◆ ASSIGNMENT: Please restate each entry that appears below word for word, without its pictures.

--- START ---

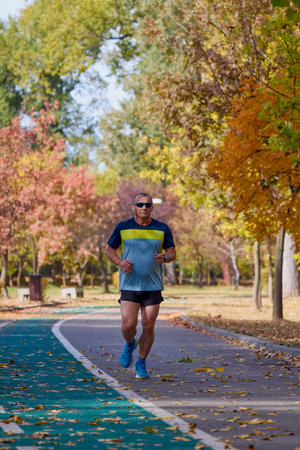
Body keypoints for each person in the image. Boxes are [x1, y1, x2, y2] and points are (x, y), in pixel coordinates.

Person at [105, 193, 176, 379]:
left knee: (148, 325)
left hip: (152, 285)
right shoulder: (123, 227)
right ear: (133, 207)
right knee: (128, 325)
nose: (144, 207)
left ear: (152, 207)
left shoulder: (162, 228)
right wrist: (120, 263)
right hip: (129, 284)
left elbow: (172, 251)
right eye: (140, 204)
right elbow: (109, 249)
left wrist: (166, 257)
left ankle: (141, 363)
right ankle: (130, 343)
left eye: (147, 204)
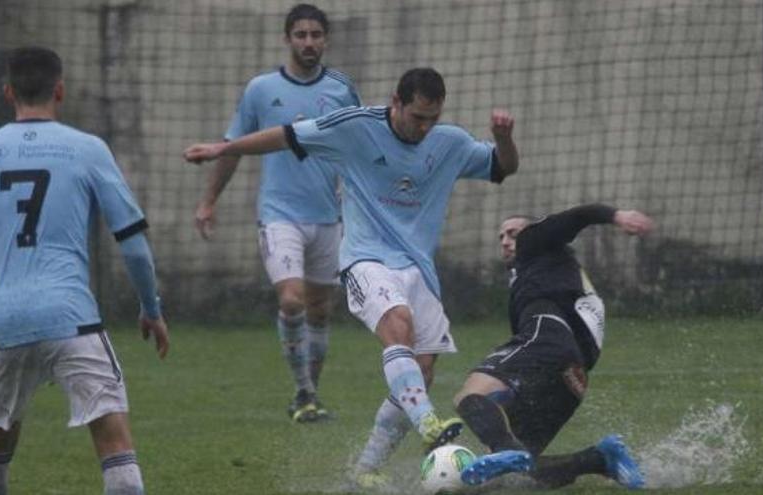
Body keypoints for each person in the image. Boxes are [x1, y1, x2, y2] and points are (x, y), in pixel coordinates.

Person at [184, 67, 519, 484]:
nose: (424, 127)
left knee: (424, 368)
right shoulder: (354, 127)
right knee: (399, 325)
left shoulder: (447, 142)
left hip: (417, 268)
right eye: (417, 117)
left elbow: (503, 168)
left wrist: (504, 138)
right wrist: (223, 148)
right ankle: (428, 423)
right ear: (396, 102)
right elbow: (285, 135)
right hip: (365, 258)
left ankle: (366, 470)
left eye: (432, 117)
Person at [0, 46, 169, 495]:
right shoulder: (87, 150)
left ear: (8, 93)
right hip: (70, 320)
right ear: (59, 90)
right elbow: (135, 247)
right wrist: (150, 307)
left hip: (0, 323)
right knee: (115, 447)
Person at [193, 3, 360, 423]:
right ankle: (304, 392)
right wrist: (208, 200)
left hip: (329, 217)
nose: (308, 42)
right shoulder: (261, 89)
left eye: (316, 35)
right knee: (291, 299)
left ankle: (309, 394)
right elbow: (232, 148)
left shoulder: (342, 89)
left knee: (321, 310)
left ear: (326, 40)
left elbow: (359, 147)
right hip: (279, 213)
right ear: (287, 39)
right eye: (300, 35)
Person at [451, 204, 653, 490]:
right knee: (519, 476)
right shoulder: (553, 273)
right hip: (575, 373)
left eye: (512, 232)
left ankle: (504, 447)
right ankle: (599, 459)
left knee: (470, 395)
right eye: (501, 237)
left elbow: (576, 217)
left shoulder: (535, 241)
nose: (506, 241)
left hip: (547, 337)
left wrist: (617, 216)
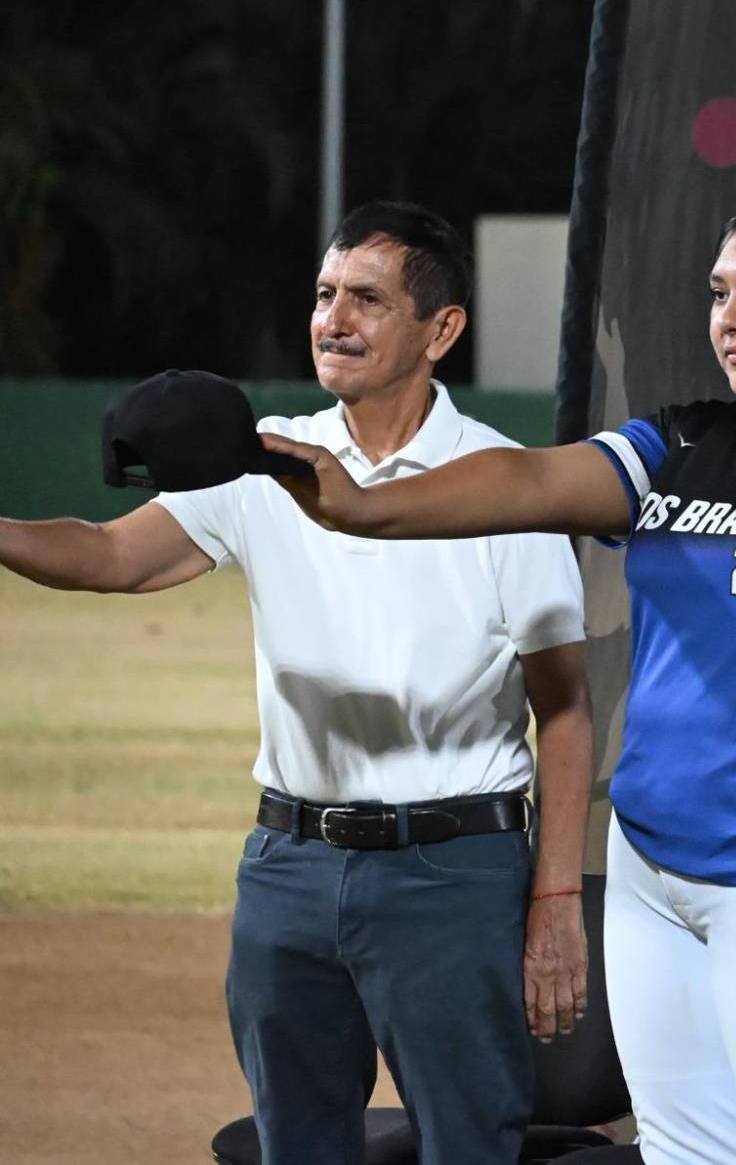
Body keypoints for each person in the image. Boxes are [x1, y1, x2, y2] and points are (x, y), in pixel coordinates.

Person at [262, 193, 736, 1165]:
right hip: (652, 866)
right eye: (719, 293)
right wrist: (359, 504)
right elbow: (531, 482)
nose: (731, 317)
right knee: (682, 1149)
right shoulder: (687, 440)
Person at [0, 202, 592, 1165]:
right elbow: (110, 555)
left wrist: (554, 897)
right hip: (289, 867)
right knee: (296, 1145)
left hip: (452, 872)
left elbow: (563, 710)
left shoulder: (500, 482)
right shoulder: (263, 460)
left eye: (367, 299)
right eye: (324, 295)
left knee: (469, 1144)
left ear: (440, 330)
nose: (334, 320)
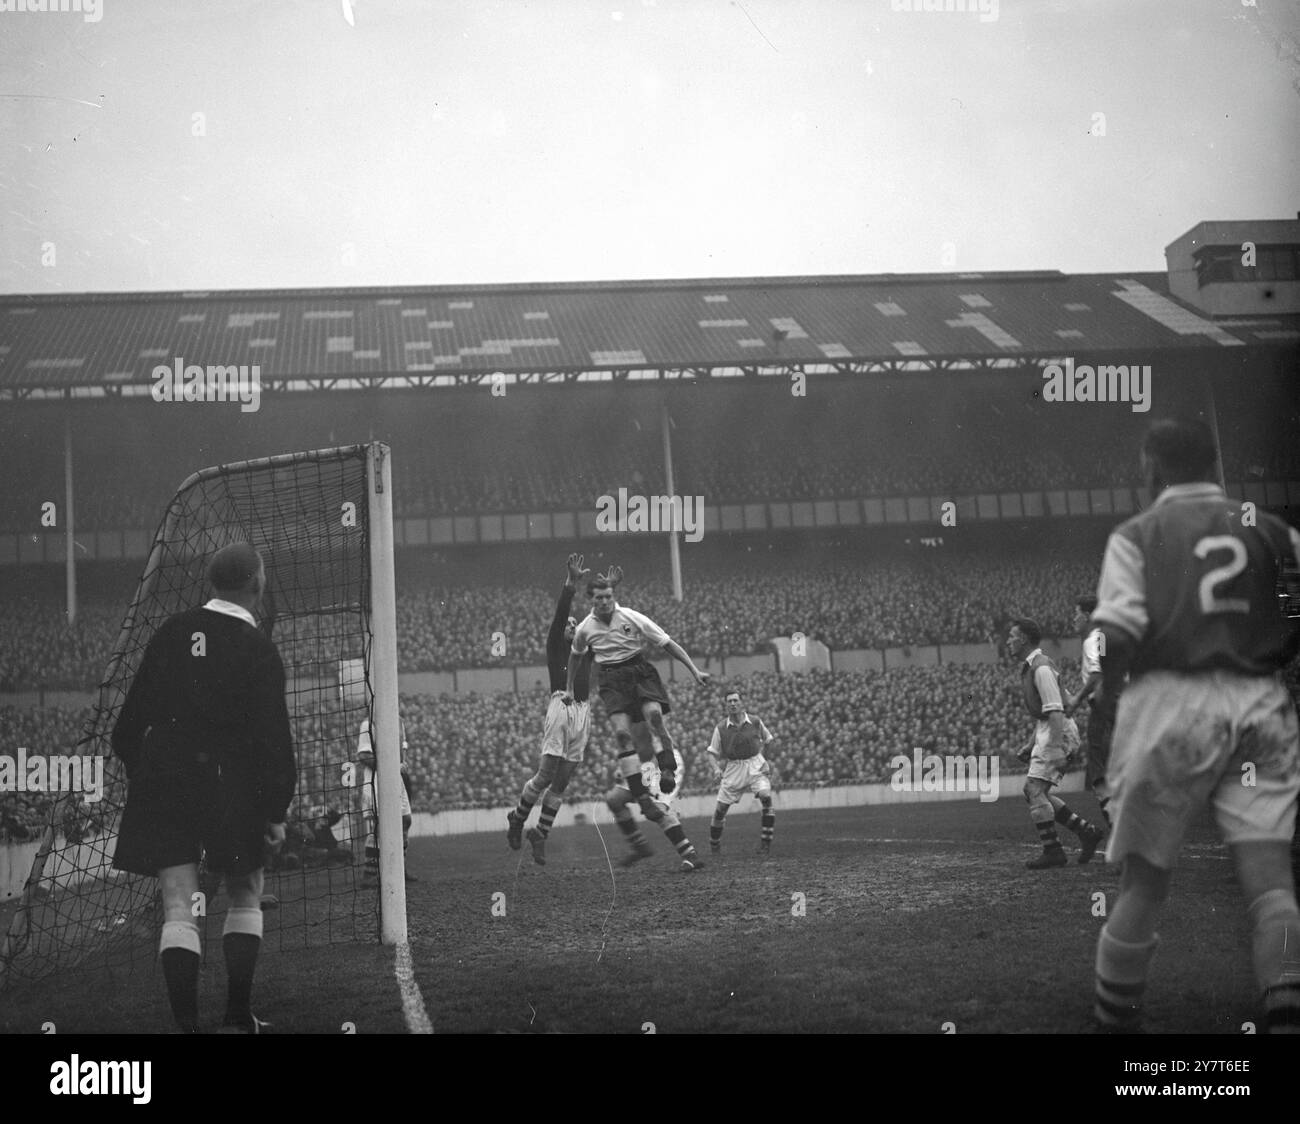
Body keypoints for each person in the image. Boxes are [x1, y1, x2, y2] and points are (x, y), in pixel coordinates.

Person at [1091, 418, 1300, 1034]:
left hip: (1169, 703)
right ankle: (1286, 1014)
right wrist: (1266, 658)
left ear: (1151, 466)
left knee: (1145, 885)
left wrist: (1107, 699)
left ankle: (1116, 1022)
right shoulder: (1274, 531)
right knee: (1271, 884)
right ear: (1213, 465)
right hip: (1259, 701)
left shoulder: (1138, 533)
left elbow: (1119, 632)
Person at [111, 542, 295, 1034]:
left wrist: (147, 778)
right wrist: (276, 811)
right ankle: (237, 1019)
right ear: (257, 584)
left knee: (179, 903)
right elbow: (275, 741)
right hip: (232, 785)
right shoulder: (259, 648)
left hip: (166, 781)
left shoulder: (172, 632)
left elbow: (126, 729)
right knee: (244, 894)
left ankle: (187, 1027)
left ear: (210, 583)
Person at [563, 573, 710, 871]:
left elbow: (667, 643)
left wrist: (694, 671)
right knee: (614, 799)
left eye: (608, 596)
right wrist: (568, 688)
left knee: (654, 720)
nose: (604, 602)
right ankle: (640, 847)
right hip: (635, 758)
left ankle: (690, 854)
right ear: (590, 601)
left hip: (657, 763)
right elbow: (576, 655)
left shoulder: (630, 617)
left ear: (614, 595)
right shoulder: (586, 628)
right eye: (598, 598)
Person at [506, 553, 596, 865]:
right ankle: (517, 818)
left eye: (576, 624)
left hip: (583, 712)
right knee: (545, 775)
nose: (572, 625)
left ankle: (540, 834)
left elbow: (599, 626)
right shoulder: (556, 645)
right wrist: (570, 584)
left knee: (562, 781)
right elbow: (561, 615)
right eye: (570, 625)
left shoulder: (586, 651)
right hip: (561, 704)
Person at [1008, 617, 1105, 869]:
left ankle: (1054, 851)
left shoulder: (1040, 668)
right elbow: (1045, 714)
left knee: (1034, 790)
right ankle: (1086, 832)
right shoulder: (1032, 667)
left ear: (1025, 639)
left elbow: (1055, 711)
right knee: (1035, 792)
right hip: (1050, 729)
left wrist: (1055, 748)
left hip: (1059, 731)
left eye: (1012, 636)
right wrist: (1031, 745)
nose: (1008, 641)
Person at [1064, 594, 1115, 829]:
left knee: (1099, 771)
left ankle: (1117, 828)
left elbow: (1097, 674)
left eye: (1076, 614)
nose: (1073, 619)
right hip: (1121, 705)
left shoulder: (1092, 640)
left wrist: (1075, 700)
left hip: (1104, 708)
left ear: (1086, 616)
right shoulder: (1106, 637)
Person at [705, 689, 777, 856]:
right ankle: (714, 844)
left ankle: (765, 844)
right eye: (729, 701)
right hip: (734, 768)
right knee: (721, 809)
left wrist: (766, 762)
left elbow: (769, 740)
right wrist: (716, 769)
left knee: (766, 796)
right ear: (725, 705)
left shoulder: (755, 721)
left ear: (742, 703)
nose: (732, 704)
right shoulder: (721, 727)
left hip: (755, 763)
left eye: (735, 700)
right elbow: (711, 753)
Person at [357, 712, 417, 883]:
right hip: (377, 779)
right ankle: (370, 875)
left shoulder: (398, 721)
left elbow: (403, 746)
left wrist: (403, 763)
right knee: (380, 825)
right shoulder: (368, 724)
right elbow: (363, 755)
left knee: (405, 820)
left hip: (397, 778)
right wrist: (392, 766)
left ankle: (399, 870)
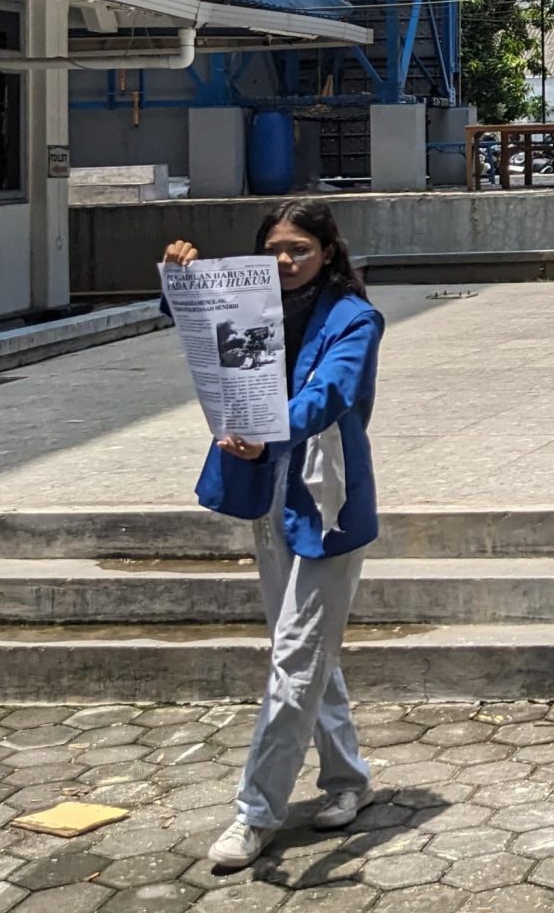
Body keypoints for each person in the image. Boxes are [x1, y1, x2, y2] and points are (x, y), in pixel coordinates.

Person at [165, 204, 384, 870]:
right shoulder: (251, 306)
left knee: (294, 657)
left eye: (300, 250)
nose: (287, 263)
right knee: (306, 651)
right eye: (275, 251)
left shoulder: (354, 317)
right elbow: (202, 338)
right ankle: (347, 780)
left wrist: (267, 430)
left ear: (327, 251)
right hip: (265, 490)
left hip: (326, 496)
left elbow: (331, 395)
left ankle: (256, 813)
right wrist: (185, 280)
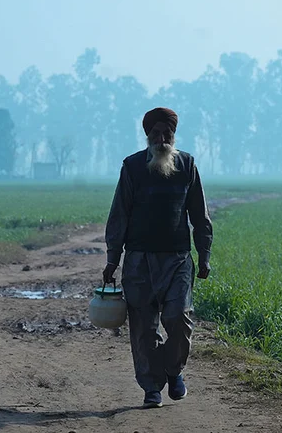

--- END ---

◆ SOLUTION TO THIS EXERCISE:
Body keypoints for each person in the image. Boxes are [x1, y1, x2, y2] and points are (x, y), in pixel coordinates.

Person at [105, 193, 176, 379]:
left knee: (148, 325)
left hip: (152, 285)
right shoulder: (123, 227)
right ear: (133, 207)
right knee: (128, 325)
nose: (144, 207)
left ear: (152, 207)
left shoulder: (162, 228)
right wrist: (120, 263)
right hip: (129, 284)
left elbow: (172, 251)
right eye: (140, 204)
right elbow: (109, 249)
left wrist: (166, 257)
left ankle: (141, 363)
right ankle: (130, 343)
left eye: (147, 204)
Body keypoints for each person in the image. Boxes are [x1, y1, x2, y2] and points are (x, y), in pixel coordinates.

Person at [184, 67, 519, 484]:
nose: (424, 127)
left knee: (424, 368)
right shoulder: (354, 127)
right knee: (399, 325)
left shoulder: (447, 142)
left hip: (417, 268)
right eye: (417, 117)
left elbow: (503, 168)
left wrist: (504, 138)
right wrist: (223, 148)
right ankle: (428, 423)
right ear: (396, 102)
right elbow: (285, 135)
right hip: (365, 258)
left ankle: (366, 470)
left eye: (432, 117)
Person at [0, 46, 169, 495]:
right shoulder: (87, 150)
left ear: (8, 93)
right hip: (70, 320)
right ear: (59, 90)
right elbow: (135, 247)
right wrist: (150, 307)
left hip: (0, 323)
right knee: (115, 447)
Person at [193, 3, 360, 423]:
right ankle: (304, 392)
right wrist: (208, 200)
left hip: (329, 217)
nose: (308, 42)
right shoulder: (261, 89)
left eye: (316, 35)
right knee: (291, 299)
left ankle: (309, 394)
right elbow: (232, 148)
left shoulder: (342, 89)
left knee: (321, 310)
left ear: (326, 40)
left elbow: (359, 147)
right hip: (279, 213)
right ear: (287, 39)
right eye: (300, 35)
Person at [451, 204, 653, 490]:
right knee: (519, 476)
right shoulder: (553, 273)
right hip: (575, 373)
left eye: (512, 232)
left ankle: (504, 447)
right ankle: (599, 459)
left knee: (470, 395)
right eye: (501, 237)
left elbow: (576, 217)
left shoulder: (535, 241)
nose: (506, 241)
left hip: (547, 337)
left wrist: (617, 216)
Body keypoints for each person in the image. Boxes are [x1, y1, x2, y2] and points are (x, y), in pixel coordinates.

Person at [262, 193, 736, 1165]:
right hip: (652, 866)
right eye: (719, 293)
right wrist: (359, 504)
right elbow: (531, 482)
nose: (731, 317)
right knee: (682, 1149)
right shoulder: (687, 440)
Person at [0, 202, 592, 1165]:
right elbow: (110, 555)
left wrist: (554, 897)
right hip: (289, 867)
right knee: (296, 1145)
left hip: (452, 872)
left elbow: (563, 710)
left shoulder: (500, 482)
right shoulder: (263, 460)
left eye: (367, 299)
right eye: (324, 295)
left knee: (469, 1144)
left ear: (440, 330)
nose: (334, 320)
Body keypoints for each person in the image. Boxes are [x1, y1, x2, y2] and points are (x, y), in pixel coordinates.

Person at [1091, 418, 1300, 1034]:
left hip: (1169, 703)
right ankle: (1286, 1014)
right wrist: (1266, 658)
left ear: (1151, 466)
left knee: (1145, 885)
left wrist: (1107, 699)
left ankle: (1116, 1022)
right shoulder: (1274, 531)
right knee: (1271, 884)
right ear: (1213, 465)
right hip: (1259, 701)
left shoulder: (1138, 533)
left elbow: (1119, 632)
Person at [111, 542, 295, 1034]:
left wrist: (147, 778)
right wrist: (276, 811)
right ankle: (237, 1019)
right ear: (257, 584)
left knee: (179, 903)
right elbow: (275, 741)
right hip: (232, 785)
right shoulder: (259, 648)
left hip: (166, 781)
left shoulder: (172, 632)
left elbow: (126, 729)
right knee: (244, 894)
left ankle: (187, 1027)
left ear: (210, 583)
Person at [563, 573, 710, 871]:
left elbow: (667, 643)
left wrist: (694, 671)
right knee: (614, 799)
left eye: (608, 596)
right wrist: (568, 688)
left knee: (654, 720)
nose: (604, 602)
right ankle: (640, 847)
right hip: (635, 758)
left ankle: (690, 854)
right ear: (590, 601)
left hip: (657, 763)
right elbow: (576, 655)
left shoulder: (630, 617)
left ear: (614, 595)
right shoulder: (586, 628)
right eye: (598, 598)
Person at [506, 553, 596, 865]:
right ankle: (517, 818)
left eye: (576, 624)
left hip: (583, 712)
right knee: (545, 775)
nose: (572, 625)
left ankle: (540, 834)
left elbow: (599, 626)
right shoulder: (556, 645)
right wrist: (570, 584)
left knee: (562, 781)
right elbow: (561, 615)
right eye: (570, 625)
left shoulder: (586, 651)
right hip: (561, 704)
Person at [1008, 617, 1105, 869]:
left ankle: (1054, 851)
left shoulder: (1040, 668)
right elbow: (1045, 714)
left knee: (1034, 790)
right ankle: (1086, 832)
right shoulder: (1032, 667)
left ear: (1025, 639)
left elbow: (1055, 711)
right knee: (1035, 792)
right hip: (1050, 729)
left wrist: (1055, 748)
left hip: (1059, 731)
left eye: (1012, 636)
right wrist: (1031, 745)
nose: (1008, 641)
Person at [1064, 594, 1115, 829]:
left knee: (1099, 771)
left ankle: (1117, 828)
left elbow: (1097, 674)
left eye: (1076, 614)
nose: (1073, 619)
right hip: (1121, 705)
left shoulder: (1092, 640)
left wrist: (1075, 700)
left hip: (1104, 708)
left ear: (1086, 616)
right shoulder: (1106, 637)
Person at [705, 689, 777, 856]:
right ankle: (714, 844)
left ankle: (765, 844)
right eye: (729, 701)
right hip: (734, 768)
right knee: (721, 809)
left wrist: (766, 762)
left elbow: (769, 740)
right wrist: (716, 769)
left knee: (766, 796)
right ear: (725, 705)
left shoulder: (755, 721)
left ear: (742, 703)
nose: (732, 704)
right shoulder: (721, 727)
left hip: (755, 763)
left eye: (735, 700)
right elbow: (711, 753)
Person at [357, 712, 417, 883]:
right hip: (377, 779)
right ankle: (370, 875)
left shoulder: (398, 721)
left elbow: (403, 746)
left wrist: (403, 763)
right knee: (380, 825)
right shoulder: (368, 724)
right elbow: (363, 755)
left knee: (405, 820)
left hip: (397, 778)
right wrist: (392, 766)
left ankle: (399, 870)
Body keypoints for each person in the image. Boxes are [x1, y1, x2, y2] and points are (x, y), in pixel coordinates.

Person at [165, 204, 384, 870]:
right shoulder: (251, 306)
left knee: (294, 657)
left eye: (300, 250)
nose: (287, 263)
right knee: (306, 651)
right eye: (275, 251)
left shoulder: (354, 317)
right elbow: (202, 338)
right ankle: (347, 780)
left wrist: (267, 430)
left ear: (327, 251)
right hip: (265, 490)
left hip: (326, 496)
left elbow: (331, 395)
left ankle: (256, 813)
right wrist: (185, 280)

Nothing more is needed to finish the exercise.